A correspondent writes to ask if the English present progressive with future meaning can be used to talk about the distant future. As an example, he cites his father getting retired ten years from now. Can he say: 'I’m setting up my own business when I get retired'?
All the standard accounts stress the imminence of the future event, when using this tense form. Quirk et al (§4.44) do give a non-imminent example:
I'm leaving the university in two years' time.

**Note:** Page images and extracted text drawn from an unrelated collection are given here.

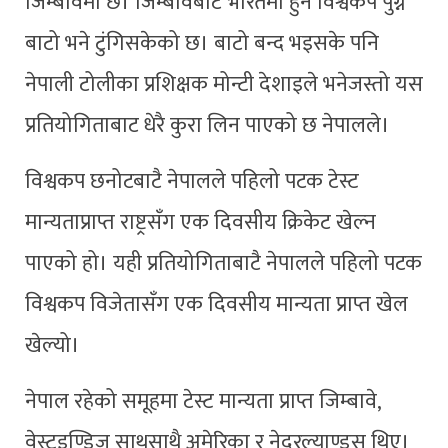
जिम्बावेमा छ। जिम्बावेबाट भारतमा हुने विश्वकप पुग्ने
बाटो भने टुंगिसकेको छ। बाटो बन्द भइसके पनि
नेपाली टोलीका प्रशिक्षक मोन्टी देशाइले भनेजस्तो यस
प्रतियोगिताबाट धेरै कुरा लिन पाएको छ नेपालले।
विश्वकप छनोटबाटै नेपालले पहिलो पटक टेस्ट
मान्यताप्राप्त राष्ट्रसँग एक दिवसीय क्रिकेट खेल्न
पाएको हो। यही प्रतियोगिताबाटै नेपालले पहिलो पटक
विश्वकप विजेतासँग एक दिवसीय मान्यता प्राप्त खेल
खेल्यो।
नेपाल रहेको समूहमा टेस्ट मान्यता प्राप्त जिम्बावे,
वेस्टइण्डिज साथसाथै अमेरिका र नेदरल्याण्ड्स थिए।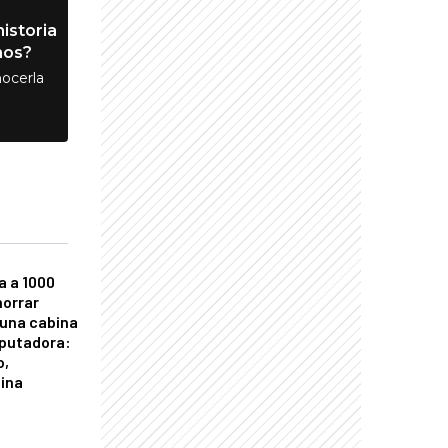
istoria
nos?
ocerla
a a 1000
horrar
 una cabina
putadora:
o,
tina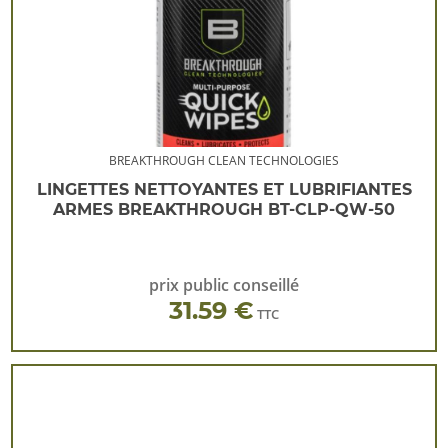
BREAKTHROUGH CLEAN TECHNOLOGIES
LINGETTES NETTOYANTES ET LUBRIFIANTES
ARMES BREAKTHROUGH BT-CLP-QW-50
prix public conseillé
31.59 €
TTC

They stress the need to have the more distant time explained in the context (e.g. when I've finished my studies). But the notion of imminence applies here too. To say I'll be leaving the university in two years' time is a straightforward statement about a future event. To turn this into the present suggests that the speaker sees this event as having some sort of current relevance. The notion of 'current relevance' is usually found with reference to the meaning of the present perfect; but it applies here too.
How to define this relevance? The critical point is that the use of the present progressive implies an element of forward planning. Quirk et al describe it thus: 'future arising from present arrangement, plan, or programme'. It refers to actions brough about by human endeavour. So it isn't possible to say The grass is growing next week. And to say He's dying next week could only refer to an execution. Rodney Huddleston makes a similar point about this form, in the Cambridge Grammar (§4.2.4): 'the future is determinable from the state of the world now'. In other words, there's always an element of scheduling.
So, with these considerations in mind, there's nothing at all wrong with my correspondent's example. The planning element is very much in the forefront of his father's mind.